SAO PAULO: Brazilian food giant BRF SA (BRFS3.SA) expects China and Europe to lift bans on chicken imports within days or weeks, as the country regains international confidence after containing a bird flu outbreak earlier this year. The resumption of sales to these critical markets could ease excess inventory pressures and reinforce Brazil’s standing as the world’s leading poultry exporter.
Brazil confirmed its first case of avian influenza in a commercial chicken breeder farm in May, prompting a wave of temporary trade restrictions from major buyers, including China and the European Union. However, after swift government action and stringent control measures, Brazil was officially declared free of highly pathogenic avian influenza (HPAI) in June, paving the way for the gradual reopening of export markets.
Inventories pile up, but relief in sight
During a conference call on BRF’s second-quarter results, CEO Miguel Gularte acknowledged that food inventories had climbed above “desirable levels” due to export restrictions.
“As those two markets reopen we will return to inventory levels closer to zero,” Gularte told analysts. “It is our philosophy not to keep inventories without sales.”
BRF, one of the world’s largest poultry processors, emphasized that China and Europe remain “extremely important” markets for the company’s global strategy. Earlier this week, both Saudi Arabia and Chile officially resumed purchases, giving further momentum to Brazil’s poultry trade recovery.

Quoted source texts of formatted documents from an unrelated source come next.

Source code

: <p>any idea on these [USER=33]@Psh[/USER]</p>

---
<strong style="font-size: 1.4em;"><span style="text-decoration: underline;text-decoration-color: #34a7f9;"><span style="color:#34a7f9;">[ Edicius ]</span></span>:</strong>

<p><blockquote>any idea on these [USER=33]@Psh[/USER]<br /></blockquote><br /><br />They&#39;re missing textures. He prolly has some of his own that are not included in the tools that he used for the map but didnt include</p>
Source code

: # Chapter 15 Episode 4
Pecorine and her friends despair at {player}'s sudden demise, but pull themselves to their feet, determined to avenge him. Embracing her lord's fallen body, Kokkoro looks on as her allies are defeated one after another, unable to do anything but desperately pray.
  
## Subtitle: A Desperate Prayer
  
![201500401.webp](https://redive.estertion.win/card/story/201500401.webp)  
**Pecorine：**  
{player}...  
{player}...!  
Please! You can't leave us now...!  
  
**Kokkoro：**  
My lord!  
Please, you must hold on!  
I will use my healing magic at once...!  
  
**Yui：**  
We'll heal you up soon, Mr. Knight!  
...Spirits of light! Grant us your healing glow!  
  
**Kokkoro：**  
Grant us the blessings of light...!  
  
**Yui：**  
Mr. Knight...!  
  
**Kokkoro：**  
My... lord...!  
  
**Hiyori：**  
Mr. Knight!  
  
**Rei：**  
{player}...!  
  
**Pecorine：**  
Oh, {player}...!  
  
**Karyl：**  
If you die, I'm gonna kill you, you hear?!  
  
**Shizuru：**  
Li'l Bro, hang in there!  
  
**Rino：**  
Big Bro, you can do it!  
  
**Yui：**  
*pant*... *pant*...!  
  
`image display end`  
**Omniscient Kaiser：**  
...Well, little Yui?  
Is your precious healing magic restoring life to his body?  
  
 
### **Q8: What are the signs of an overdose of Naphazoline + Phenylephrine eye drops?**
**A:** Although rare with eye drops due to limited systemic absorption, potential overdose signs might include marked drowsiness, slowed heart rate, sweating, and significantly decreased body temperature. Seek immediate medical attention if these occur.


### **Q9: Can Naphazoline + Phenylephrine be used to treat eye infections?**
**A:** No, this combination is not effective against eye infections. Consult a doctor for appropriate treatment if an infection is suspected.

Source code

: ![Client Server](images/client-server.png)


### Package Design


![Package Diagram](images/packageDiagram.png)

Redirecting exports and managing losses
While awaiting the reopening of China, BRF diverted some chicken cuts originally destined for the Asian market to other destinations. Even so, the company reported a 5% drop in poultry exports in Q2, compared with a broader 15% decline in Brazilian poultry shipments overall.
Analysts say BRF managed the crisis better than expected. Goldman Sachs noted that BRF’s performance was “surprisingly positive” despite the bird flu challenges, while Genial Investimentos highlighted that the company’s EBITDA and margins exceeded market expectations.
Outlook: Lower grain prices to boost margins
Looking ahead, BRF is optimistic about the remainder of 2025, as easing grain prices – particularly corn – are expected to significantly reduce production costs. Management forecasts that lower feed prices will expand margins in Q3 and Q4, potentially setting up a strong rebound year for the poultry processor.
On Friday, BRF’s shares rose nearly 4% in Sao Paulo trading, reflecting growing investor confidence in the company’s resilience and global market outlook.
Brazil’s poultry powerhouse
The developments underscore Brazil’s dominance in global poultry exports, with BRF at the forefront of supplying halal markets in the Middle East, high-demand consumers in Asia, and premium buyers in Europe. With trade restrictions easing, analysts expect Brazilian poultry exports to regain momentum in the second half of the year.